Exercise brief
Beginning with the line that holds "middle mcp: (737, 840)" in the data below, give again every line through the one that holds "middle pip: (1192, 806)", exactly as written.

Supplied data
________
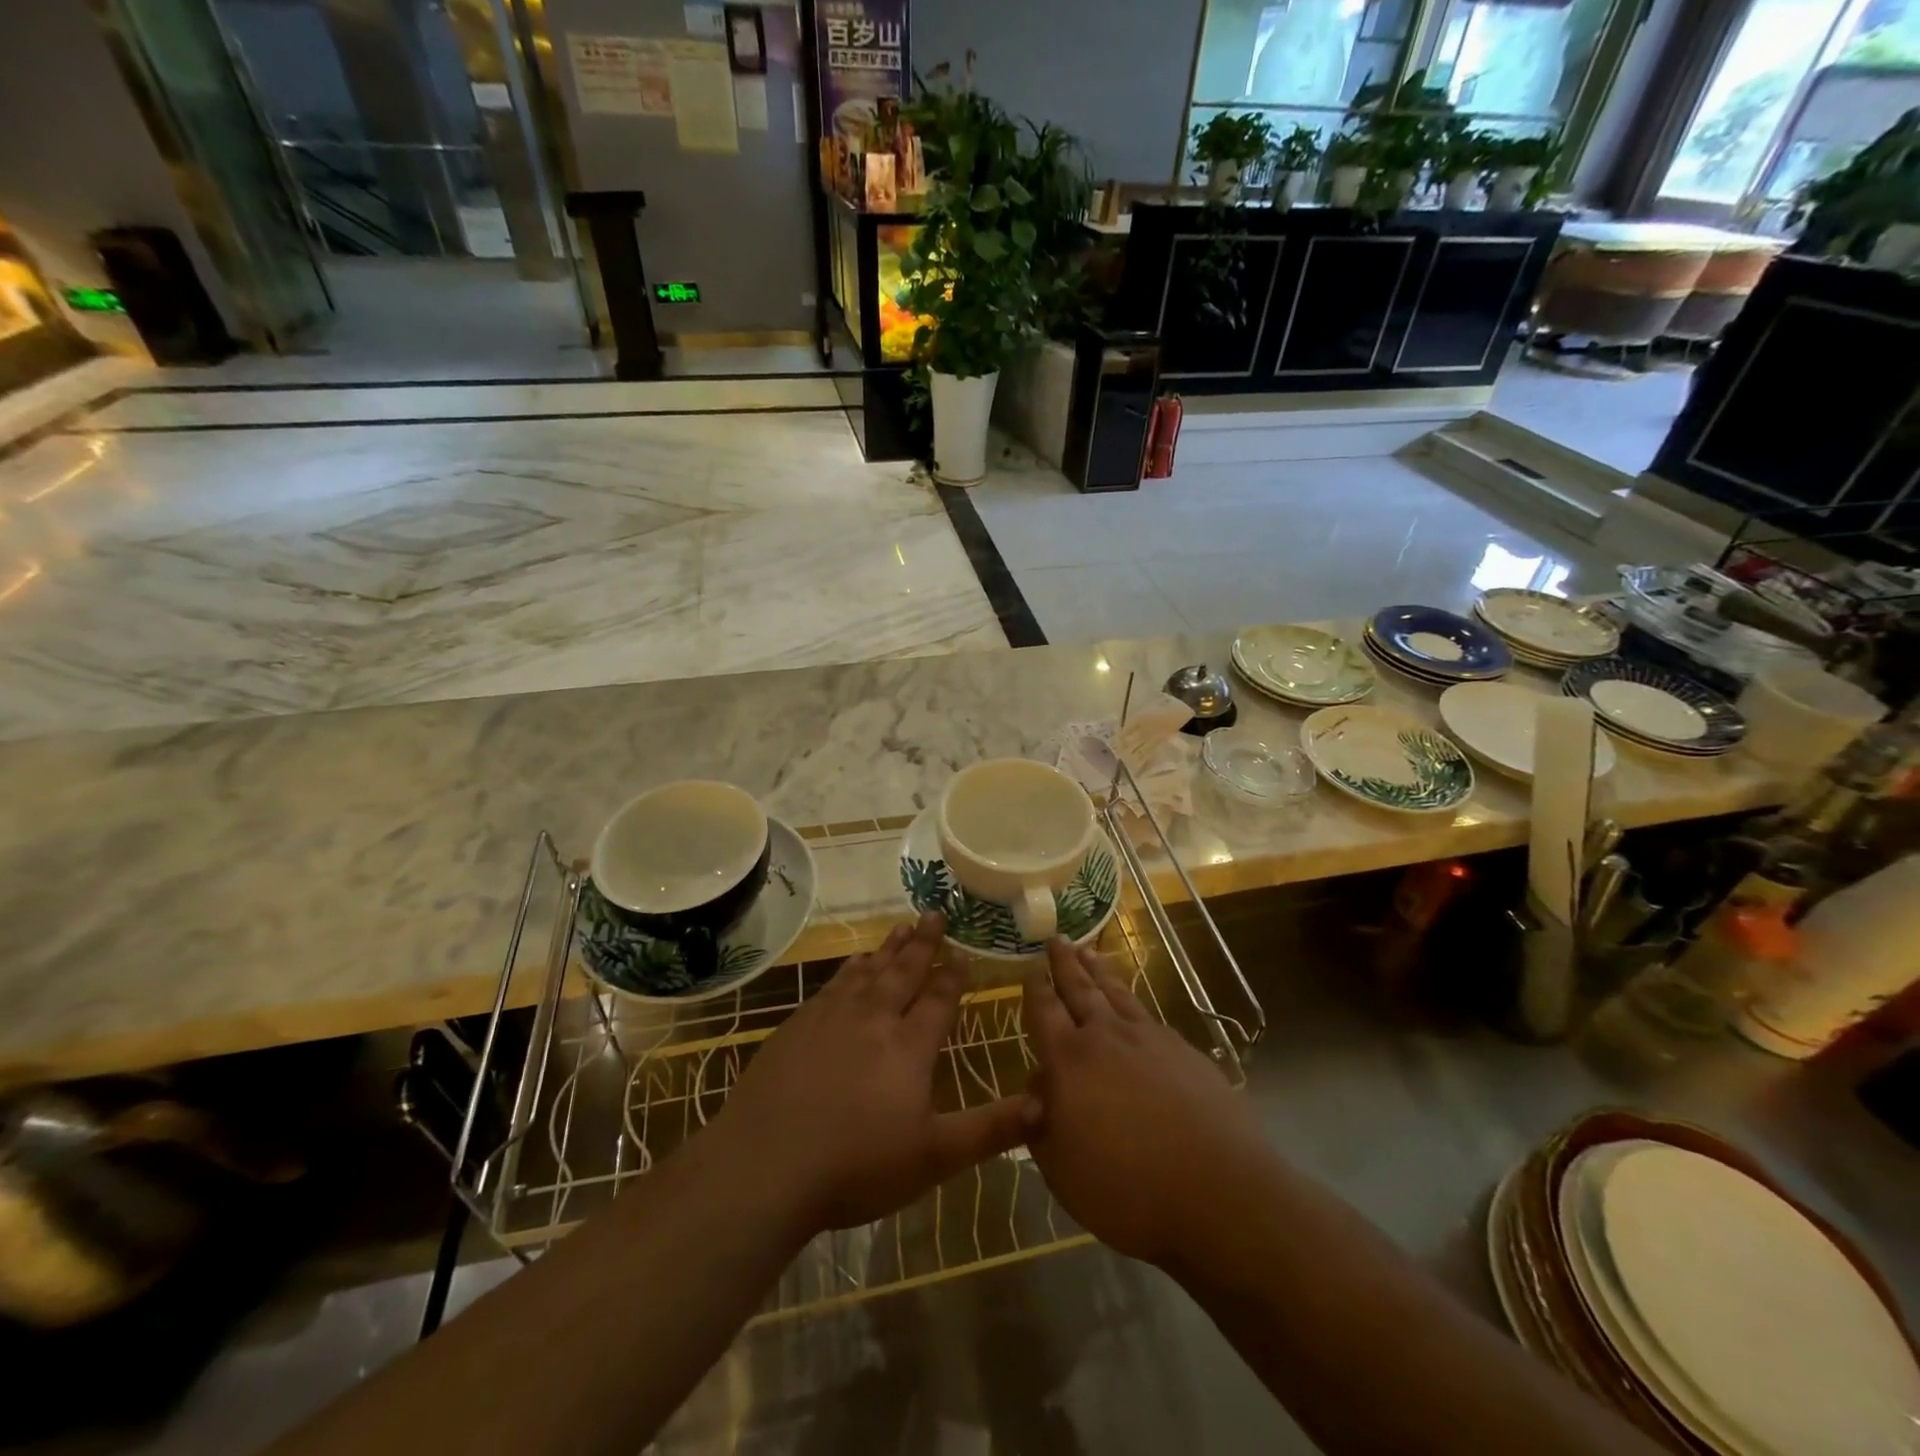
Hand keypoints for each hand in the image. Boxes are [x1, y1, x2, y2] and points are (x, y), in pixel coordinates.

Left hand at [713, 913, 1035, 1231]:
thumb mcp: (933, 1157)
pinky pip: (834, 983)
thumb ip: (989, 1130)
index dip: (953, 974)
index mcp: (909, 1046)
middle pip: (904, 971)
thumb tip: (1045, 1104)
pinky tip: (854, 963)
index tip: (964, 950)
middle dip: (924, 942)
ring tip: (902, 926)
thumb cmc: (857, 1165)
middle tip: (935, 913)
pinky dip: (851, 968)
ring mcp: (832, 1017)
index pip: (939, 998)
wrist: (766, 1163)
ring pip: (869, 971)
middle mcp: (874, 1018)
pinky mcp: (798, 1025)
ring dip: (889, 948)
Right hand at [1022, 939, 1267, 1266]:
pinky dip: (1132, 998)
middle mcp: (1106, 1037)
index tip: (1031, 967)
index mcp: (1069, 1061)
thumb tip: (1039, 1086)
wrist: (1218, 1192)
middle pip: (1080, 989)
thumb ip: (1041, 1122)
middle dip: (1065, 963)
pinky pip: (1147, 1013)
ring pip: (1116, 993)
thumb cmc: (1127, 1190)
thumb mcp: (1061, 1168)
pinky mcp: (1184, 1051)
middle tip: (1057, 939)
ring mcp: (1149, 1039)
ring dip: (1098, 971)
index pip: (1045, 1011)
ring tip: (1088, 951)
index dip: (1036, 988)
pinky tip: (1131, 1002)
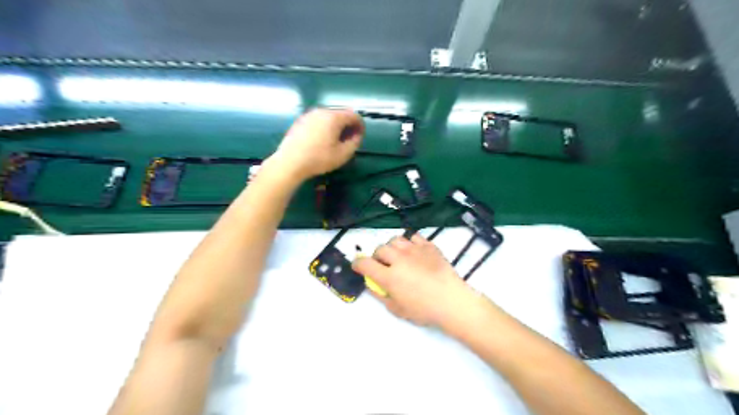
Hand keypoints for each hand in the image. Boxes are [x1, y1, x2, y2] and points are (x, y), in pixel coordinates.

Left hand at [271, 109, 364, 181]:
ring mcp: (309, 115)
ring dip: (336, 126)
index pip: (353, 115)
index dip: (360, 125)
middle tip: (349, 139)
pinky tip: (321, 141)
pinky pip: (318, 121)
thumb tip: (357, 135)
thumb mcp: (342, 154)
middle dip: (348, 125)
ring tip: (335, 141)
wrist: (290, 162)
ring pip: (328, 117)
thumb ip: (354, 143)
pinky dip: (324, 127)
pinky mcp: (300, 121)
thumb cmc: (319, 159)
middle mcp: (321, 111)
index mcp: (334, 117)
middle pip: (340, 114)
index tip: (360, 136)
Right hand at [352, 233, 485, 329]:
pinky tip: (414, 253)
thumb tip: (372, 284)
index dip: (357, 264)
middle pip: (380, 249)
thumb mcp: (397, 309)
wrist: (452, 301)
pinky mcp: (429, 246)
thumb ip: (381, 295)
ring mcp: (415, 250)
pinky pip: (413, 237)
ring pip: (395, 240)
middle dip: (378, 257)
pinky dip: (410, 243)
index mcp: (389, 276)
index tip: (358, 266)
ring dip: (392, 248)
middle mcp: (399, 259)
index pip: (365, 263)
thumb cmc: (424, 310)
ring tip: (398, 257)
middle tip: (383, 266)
________
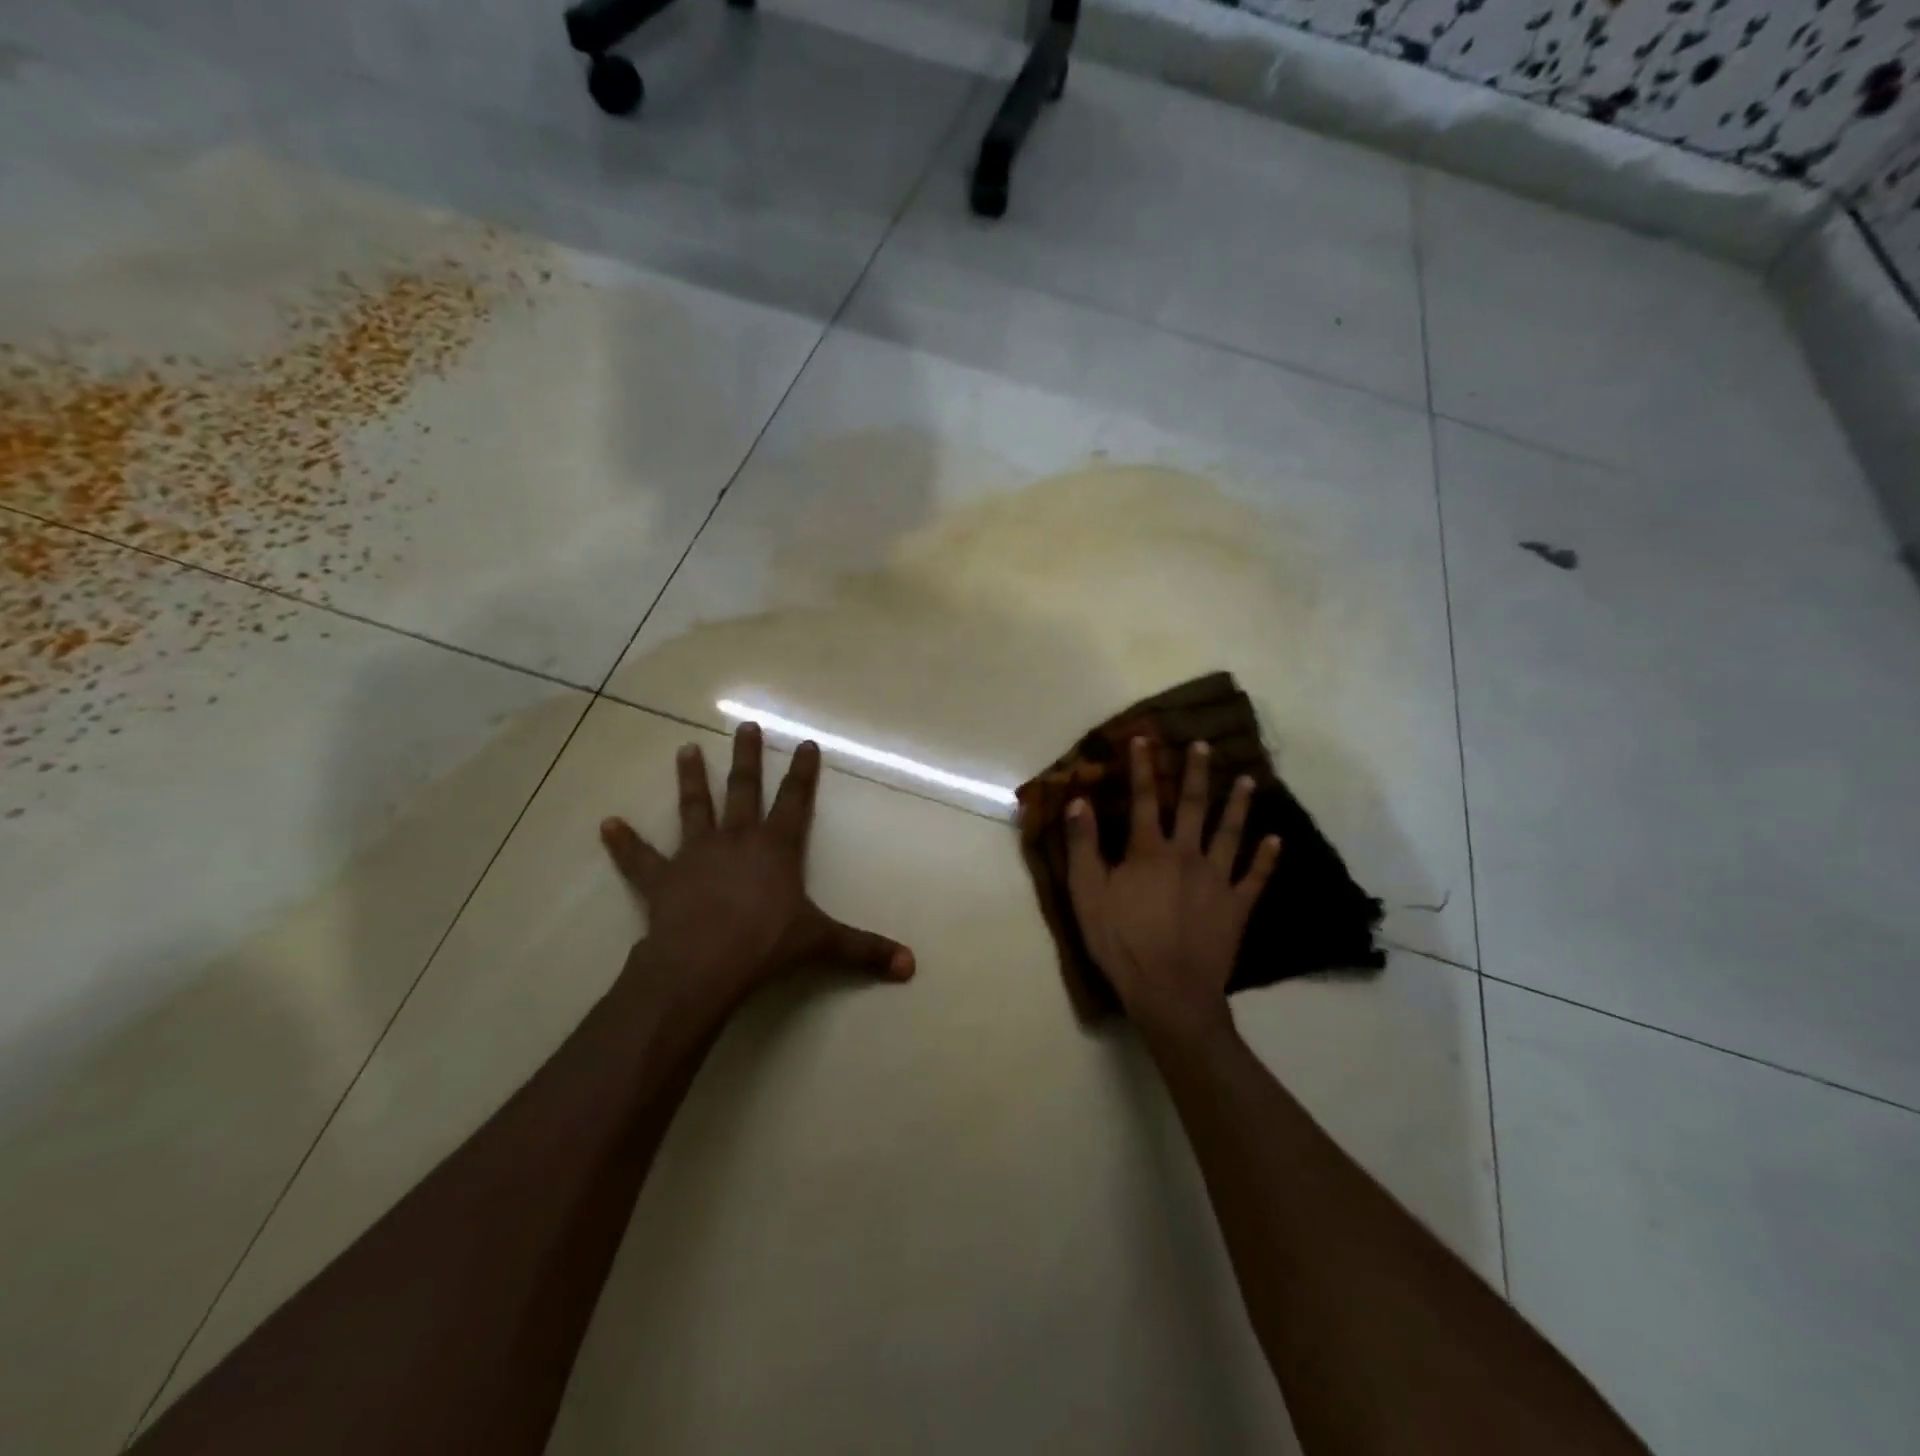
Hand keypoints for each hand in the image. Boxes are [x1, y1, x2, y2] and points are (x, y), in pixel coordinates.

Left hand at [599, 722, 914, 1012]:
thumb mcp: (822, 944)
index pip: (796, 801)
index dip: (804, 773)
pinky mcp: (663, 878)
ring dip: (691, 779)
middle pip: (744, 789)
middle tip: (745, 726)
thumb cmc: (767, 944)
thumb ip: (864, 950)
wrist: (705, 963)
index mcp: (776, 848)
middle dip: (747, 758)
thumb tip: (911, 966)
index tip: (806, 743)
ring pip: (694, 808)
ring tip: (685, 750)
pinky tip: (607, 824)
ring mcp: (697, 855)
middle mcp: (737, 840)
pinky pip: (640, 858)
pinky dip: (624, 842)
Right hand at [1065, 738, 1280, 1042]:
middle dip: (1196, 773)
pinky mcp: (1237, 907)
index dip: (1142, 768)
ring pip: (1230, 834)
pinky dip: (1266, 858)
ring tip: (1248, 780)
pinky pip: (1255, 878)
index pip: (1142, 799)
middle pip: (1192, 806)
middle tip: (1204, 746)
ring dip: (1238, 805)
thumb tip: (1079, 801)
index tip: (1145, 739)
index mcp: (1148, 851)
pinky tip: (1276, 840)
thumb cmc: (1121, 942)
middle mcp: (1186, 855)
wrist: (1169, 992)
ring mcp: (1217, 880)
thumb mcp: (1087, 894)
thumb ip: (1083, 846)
________
Exercise solution
middle mcp: (737, 840)
pinky pip: (640, 858)
pinky dip: (624, 842)
Right hand at [1065, 738, 1280, 1042]:
middle dip: (1196, 773)
pinky mcp: (1237, 907)
index dip: (1142, 768)
ring pip: (1230, 834)
pinky dip: (1266, 858)
ring tip: (1248, 780)
pinky pip: (1255, 878)
index pip: (1142, 799)
middle pip: (1192, 806)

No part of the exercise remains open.